La LGV Sud-Ouest Idées neuves en Nouvelle Aquitaine Innov'action et Agriculture
Joël Aubert - Rédacteur en chef - Aqui.fr

L'Edito

"Tous coupables?" Dépasser les limites de "l'écologie punitive"

Au mois de mai dernier un écrivain et écologiste convaincu, Olivier Blond, publiait un livre courageux mais pas vraiment politiquement correct au sein d'une famille désunie: "Pour en finir avec l'écologie punitive". Une manière de Manifeste qui se voulait joyeux plutôt que moralisateur et pointait, avec pertinence, la dimension socio-économique du débat sur le mode: tant que l'écologie sera considérée que "comme un luxe coûteux réservé aux nantis et aux idéalistes" ça n'avancera pas. Il ne pensait pas si bien dire dans un pays où un ministre d'Etat, chantre de l'écologie, démissionnait "pour ne plus se mentir". Dans son for intérieur Nicolas Hulot ne peut que se réjouir de la polémique relancée sur le thème de l'écologie punitive par l'une de ses prédécesseurs, Ségolène Royal, qui, revenue des pôles, refait une apparition bruyante sur la scène politique en s'en prenant, vigoureusement, au "matraquage fiscal" lié à la très forte hausse des carburants et, singulièrement, du diesel. 23,3% le litre en un an, ce n'est pas ce qu'on peut appeler une demi-mesure et l'impact est évidemment considérable pour ces quelques 70% de français qui roulent au diesel. Et pour tous ceux, notamment, qui n'ont d'autre alternative pour aller au travail que d'emprunter leur voiture. Au fond, si l'on écoute l'inénarrable porte-parole du gouvernement, Benjamin Griveaux qui déclare :"quand on a aimé Nicolas Hulot, on assume d'avoir une fiscalité comportementale..." nous n'avons qu'à la fermer...

A entendre les réactions qui montent d'un peu partout et les annonces de blocages routiers, le 17 novembre, il n'est pas sûr que le nouveau concept de ce M. Griveaux, nanti de la République, soit vraiment pédagogique, au sens noble du terme. Voici, en tout cas, le genre de propos qui, sur le mode punitif, ont un effet désastreux pour faire progresser un pays qui est, épidermiquement, épris de justice.

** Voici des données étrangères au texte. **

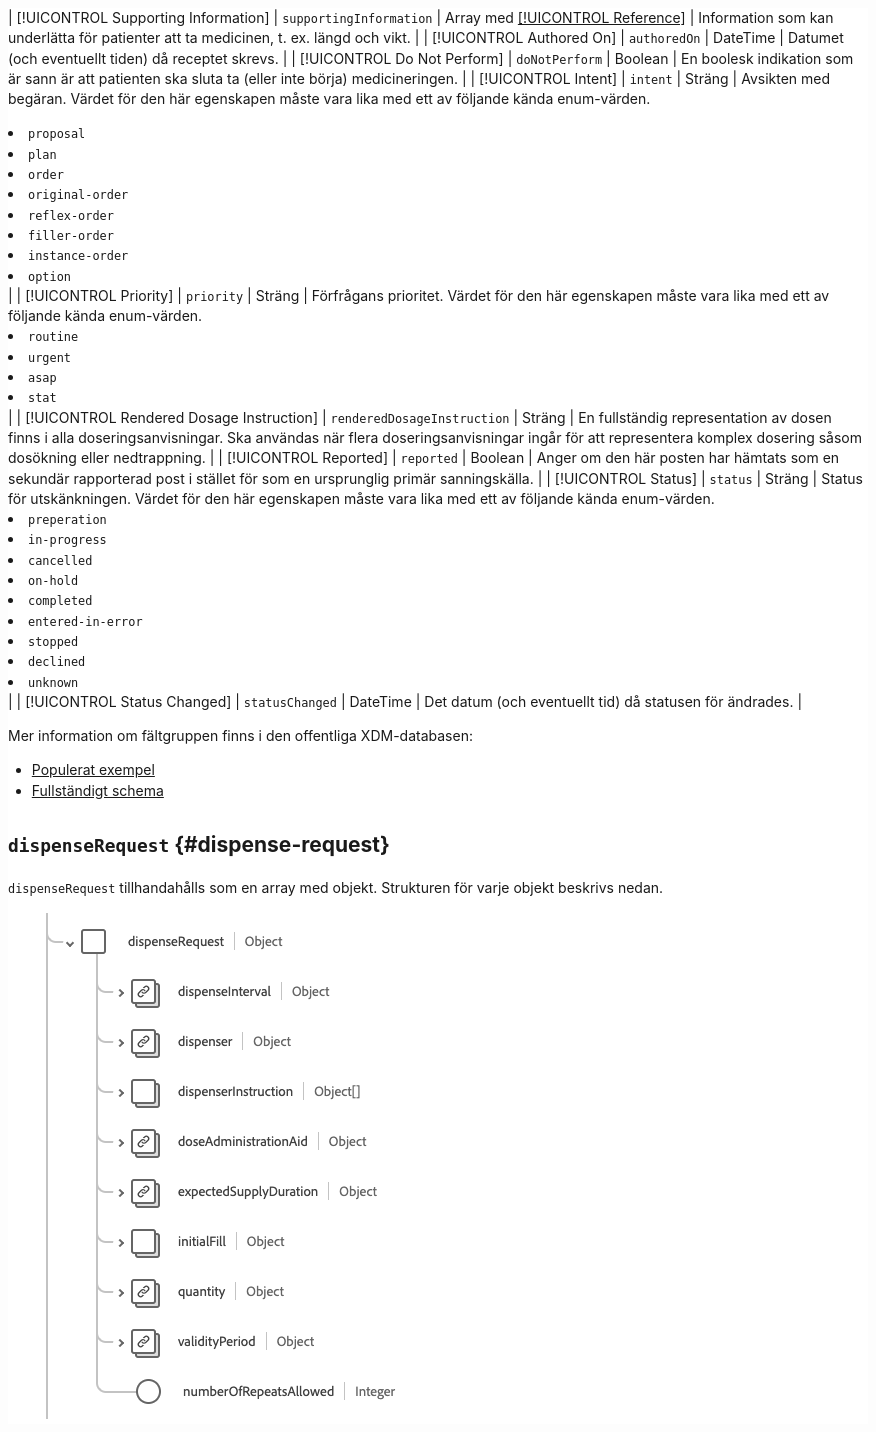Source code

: | [!UICONTROL Supporting Information] | `supportingInformation` | Array med [[!UICONTROL Reference]](../../data-types/healthcare/reference.md) | Information som kan underlätta för patienter att ta medicinen, t. ex. längd och vikt. |
| [!UICONTROL Authored On] | `authoredOn` | DateTime | Datumet (och eventuellt tiden) då receptet skrevs. |
| [!UICONTROL Do Not Perform] | `doNotPerform` | Boolean | En boolesk indikation som är sann är att patienten ska sluta ta (eller inte börja) medicineringen. |
| [!UICONTROL Intent] | `intent` | Sträng | Avsikten med begäran. Värdet för den här egenskapen måste vara lika med ett av följande kända enum-värden. <li> `proposal` </li> <li> `plan` </li> <li> `order` </li> <li> `original-order` </li> <li> `reflex-order` </li> <li> `filler-order` </li> <li> `instance-order` </li> <li> `option` </li> |
| [!UICONTROL Priority] | `priority` | Sträng | Förfrågans prioritet. Värdet för den här egenskapen måste vara lika med ett av följande kända enum-värden. <li> `routine` </li> <li> `urgent` </li> <li> `asap` </li> <li> `stat` </li> |
| [!UICONTROL Rendered Dosage Instruction] | `renderedDosageInstruction` | Sträng | En fullständig representation av dosen finns i alla doseringsanvisningar. Ska användas när flera doseringsanvisningar ingår för att representera komplex dosering såsom dosökning eller nedtrappning. |
| [!UICONTROL Reported] | `reported` | Boolean | Anger om den här posten har hämtats som en sekundär rapporterad post i stället för som en ursprunglig primär sanningskälla. |
| [!UICONTROL Status] | `status` | Sträng | Status för utskänkningen. Värdet för den här egenskapen måste vara lika med ett av följande kända enum-värden. <li> `preperation` </li> <li> `in-progress` </li> <li> `cancelled` </li> <li> `on-hold` </li> <li> `completed` </li> <li> `entered-in-error` </li> <li> `stopped` </li> <li> `declined` </li> <li> `unknown` </li> |
| [!UICONTROL Status Changed] | `statusChanged` | DateTime | Det datum (och eventuellt tid) då statusen för ändrades. |

Mer information om fältgruppen finns i den offentliga XDM-databasen:

* [Populerat exempel](https://github.com/adobe/xdm/blob/master/extensions/industry/healthcare/fhir/fieldgroups/medicationrequest.example.1.json)
* [Fullständigt schema](https://github.com/adobe/xdm/blob/master/extensions/industry/healthcare/fhir/fieldgroups/medicationrequest.schema.json)

## `dispenseRequest` {#dispense-request}

`dispenseRequest` tillhandahålls som en array med objekt. Strukturen för varje objekt beskrivs nedan.

![Struktur för begäran om befrielse](../../images/field-groups/healthcare-medication-request/dispense-request.png)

Il y a pourtant tant à faire, à entreprendre, à innover, à l'heure où l'impérium du réchauffement climatique s'installe plus que jamais dans la conscience collective. Cette année, et pas seulement parce que le GIEC a aggravé ses scénarios planétaires, un observateur attentif du tissu social n'a pu qu'être frappé, en effet, par la montée d'une forme d'angoisse citoyenne, chez les plus jeunes notamment, face au proche avenir. Les écouter, les comprendre est certes un devoir et, osons le mot, de nature éthique. Chacun d'entre nous, par son comportement, a déjà la faculté de contribuer à inverser le cours des choses. Et, bien entendu,  gràce au débat, à une information ouverte, pluraliste et non manichéenne, des réponses peuvent être proposées et des solutions mises en valeur.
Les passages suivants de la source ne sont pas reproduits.